_KUTIPAN UNTUK DIBACA_
------------------------------------------------------------------------

Akan tetapi pendapat Nurcholish itu dibantah oleh koleganya sendiri, M. Dawam Rahardjo. Sebagaimana dituliskannya dalam pengantar buku Argumen Islam untuk Sekularisme, Dawam menyatakan bahwa pendapat Nurcholish tersebut hanya merupakan sebuah euphemisme (penghalusan bahasa) semata, walaupun Nurcholish mempunyai argumen ilmiah untuk membedakan sekularisasi dan sekularisme tersebut. Sebab dalam pandangan Dawam, sekularisasi itu bagian dari sekularisme juga. Dalam hal ini, maka Dawam pun memberikan penghargaan yang besar kepada Abdurrahman Wahid dan Ulil-Abshar Abdalla yang telah terang-terangan berani mengemukakan gagasan sekularisme dengan istilah “sekularisme” itu sendiri.

------------------------------------------------------------------------

_CATATAN UNTUK DITELAAH_
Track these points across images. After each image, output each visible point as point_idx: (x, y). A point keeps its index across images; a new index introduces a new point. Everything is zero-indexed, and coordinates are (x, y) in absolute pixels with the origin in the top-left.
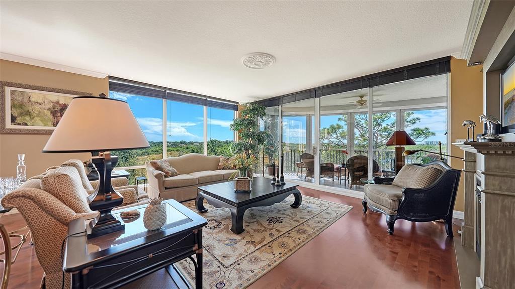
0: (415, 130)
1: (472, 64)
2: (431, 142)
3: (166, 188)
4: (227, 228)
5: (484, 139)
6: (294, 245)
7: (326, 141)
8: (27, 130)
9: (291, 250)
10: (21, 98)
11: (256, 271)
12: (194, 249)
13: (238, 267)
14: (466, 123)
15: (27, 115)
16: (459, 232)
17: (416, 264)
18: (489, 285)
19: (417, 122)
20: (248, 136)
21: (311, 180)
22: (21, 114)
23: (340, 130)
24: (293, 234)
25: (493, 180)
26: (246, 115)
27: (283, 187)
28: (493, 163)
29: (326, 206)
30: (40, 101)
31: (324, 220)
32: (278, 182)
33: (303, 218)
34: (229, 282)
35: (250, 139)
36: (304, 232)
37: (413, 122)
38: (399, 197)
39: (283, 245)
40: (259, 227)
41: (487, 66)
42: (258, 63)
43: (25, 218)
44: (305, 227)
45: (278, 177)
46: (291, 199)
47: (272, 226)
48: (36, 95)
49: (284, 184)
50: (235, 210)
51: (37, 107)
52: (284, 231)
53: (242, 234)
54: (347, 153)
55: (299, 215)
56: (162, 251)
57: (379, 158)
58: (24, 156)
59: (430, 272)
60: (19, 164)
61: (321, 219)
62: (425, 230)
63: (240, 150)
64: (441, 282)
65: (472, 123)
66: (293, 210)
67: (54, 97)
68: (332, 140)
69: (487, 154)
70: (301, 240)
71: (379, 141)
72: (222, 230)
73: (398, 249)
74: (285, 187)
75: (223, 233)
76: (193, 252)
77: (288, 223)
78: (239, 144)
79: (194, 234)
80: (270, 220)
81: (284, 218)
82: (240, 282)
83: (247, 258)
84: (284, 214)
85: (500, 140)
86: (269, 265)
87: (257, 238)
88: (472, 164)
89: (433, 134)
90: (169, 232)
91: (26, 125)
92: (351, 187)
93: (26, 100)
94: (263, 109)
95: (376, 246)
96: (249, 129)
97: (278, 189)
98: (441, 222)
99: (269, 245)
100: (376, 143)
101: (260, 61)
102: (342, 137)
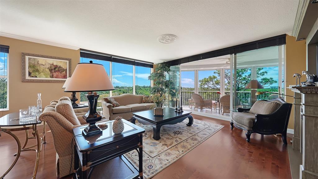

------------------------------------------------------------------------

_SOAL LATIHAN_
1. Tentukan apakah setiap pernyataan berikut sesuai dengan kutipan tentang bantahan Dawam Rahardjo. Jawab ya atau tidak, lalu kutip persis kata-kata dalam kutipan yang menjadi penentunya.
(a) Dawam memandang sekularisasi sebagai bagian dari sekularisme.
(b) Dawam menuliskan bantahannya dalam pengantar buku Argumen Islam untuk Sekularisme.
(c) Menurut kutipan itu, Nurcholish tidak memiliki argumen ilmiah untuk membedakan sekularisasi dan sekularisme.
2. Sambung kutipan tentang perdebatan sekularisasi dan sekularisme antara Nurcholish dan Dawam Rahardjo, mulai dari sesudah kalimat terakhirnya.
Catatan tersebut tidak diperlukan untuk mengerjakan soal.

_JAWABAN TIAP SOAL_
1.
(a) Ya: "sekularisasi itu bagian dari sekularisme juga"
(b) Ya: "Sebagaimana dituliskannya dalam pengantar buku Argumen Islam untuk Sekularisme"
(c) Tidak: "walaupun Nurcholish mempunyai argumen ilmiah untuk membedakan sekularisasi dan sekularisme tersebut"

2.
Dalam pengamatan Budhy, istilah sekularisasi tidak jauh beda dengan sekularisme yang kedua-duanya bisa mewujud sebagai sebuah ideologi, dan juga bisa tidak mewujud sebagai ideologi. Kompleksitas pengertian di antara dua istilah tersebut membuat Budhy berkesimpulan bahwa istilah sekularisme dan sekularisasi seringkali bisa dipertukarkan atau bisa juga saling melengkapi. Artinya, sekularisme tidak akan terjadi tanpa sekularisasi. Sebaliknya, sekularisasi adalah suatu proses bertahap menuju sekularisme.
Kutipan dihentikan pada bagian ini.